EXCERTO DA PÁGINA:
Estima-se que a população mundial tenha atingido mil milhões de pessoas em 1804, duplicando esse valor mais de cem anos depois, em 1927. Os três mil milhões foram alcançados em 1960, apenas 33 anos passados, e os quatro mil milhões cerca de 15 anos volvidos, culpa do denominado ‘baby boom’. Seguiram-se os cinco mil milhões em 1987, os seis mil milhões em 1999 (apenas mais 12 anos) e os sete mil milhões em 2011 (novamente uma dúzia de anos depois). Agora, estima-se que a barreira dos oito mil milhões será quebrada a 15 de novembro de 2022, segundo dados das Nações Unidas. Significa isto que, se a população mundial viu um crescimento exponencial nas décadas de 60 e 70, o ritmo acabou por abrandar’ e instalar-se em períodos de entre 10 a 12 anos desde que a barreira dos cinco mil milhões foi quebrada em 1987.
Ou seja, estamos a aproximar-nos de uma curva a ‘achatar-se’, sendo que as previsões das Nações Unidas, publicadas no passado Dia Mundial da População, preveem que o número de habitantes no planeta Terra chegará aos 8,5 mil milhões em 2030, aos 9,7 mil milhões em 2050 e na década dos 2080 atingirá o seu pico, nos 10,4 mil milhões de pessoas, onde deverá manter-se até 2100. Dados que, alertam as Nações Unidas, significam que a taxa de crescimento da população mundial se encontra, pela primeira vez desde a década de 1950, abaixo de 1%. Mas, afinal, o que significa esta ‘desaceleração’ no crescimento da população mundial e que efeitos poderá ter?

DADOS FORNECIDOS:

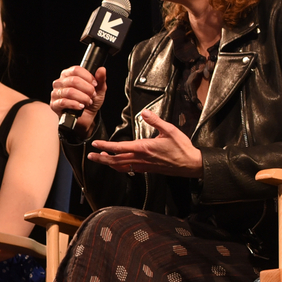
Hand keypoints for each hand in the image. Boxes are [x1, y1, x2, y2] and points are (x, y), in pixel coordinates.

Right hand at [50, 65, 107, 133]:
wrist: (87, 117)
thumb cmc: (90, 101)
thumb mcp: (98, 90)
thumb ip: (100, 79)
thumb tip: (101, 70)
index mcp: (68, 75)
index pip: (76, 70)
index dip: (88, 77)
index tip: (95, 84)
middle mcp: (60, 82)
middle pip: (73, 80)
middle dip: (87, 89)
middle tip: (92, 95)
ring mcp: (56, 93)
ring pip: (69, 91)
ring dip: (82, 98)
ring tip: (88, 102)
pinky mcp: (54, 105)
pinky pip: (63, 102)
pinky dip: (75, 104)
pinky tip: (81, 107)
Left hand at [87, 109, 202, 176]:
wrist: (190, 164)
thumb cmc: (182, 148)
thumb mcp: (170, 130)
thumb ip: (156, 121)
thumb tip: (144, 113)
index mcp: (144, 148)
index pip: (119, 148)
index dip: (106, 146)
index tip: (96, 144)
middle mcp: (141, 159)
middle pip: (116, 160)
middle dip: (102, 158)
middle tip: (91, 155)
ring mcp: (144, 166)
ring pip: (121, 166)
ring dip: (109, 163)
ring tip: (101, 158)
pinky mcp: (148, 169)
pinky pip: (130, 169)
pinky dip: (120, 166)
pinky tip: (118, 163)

O QUE SE PEDE: Transcreva o texto sobre a população mundial desde "Estima-se que a população" até "quebrada em 1987.", trocando "exponencial" por "acentuado".

RESPOSTA À TAREFA:
Estima-se que a população mundial tenha atingido mil milhões de pessoas em 1804, duplicando esse valor mais de cem anos depois, em 1927. Os três mil milhões foram alcançados em 1960, apenas 33 anos passados, e os quatro mil milhões cerca de 15 anos volvidos, culpa do denominado ‘baby boom’. Seguiram-se os cinco mil milhões em 1987, os seis mil milhões em 1999 (apenas mais 12 anos) e os sete mil milhões em 2011 (novamente uma dúzia de anos depois). Agora, estima-se que a barreira dos oito mil milhões será quebrada a 15 de novembro de 2022, segundo dados das Nações Unidas. Significa isto que, se a população mundial viu um crescimento acentuado nas décadas de 60 e 70, o ritmo acabou por abrandar’ e instalar-se em períodos de entre 10 a 12 anos desde que a barreira dos cinco mil milhões foi quebrada em 1987.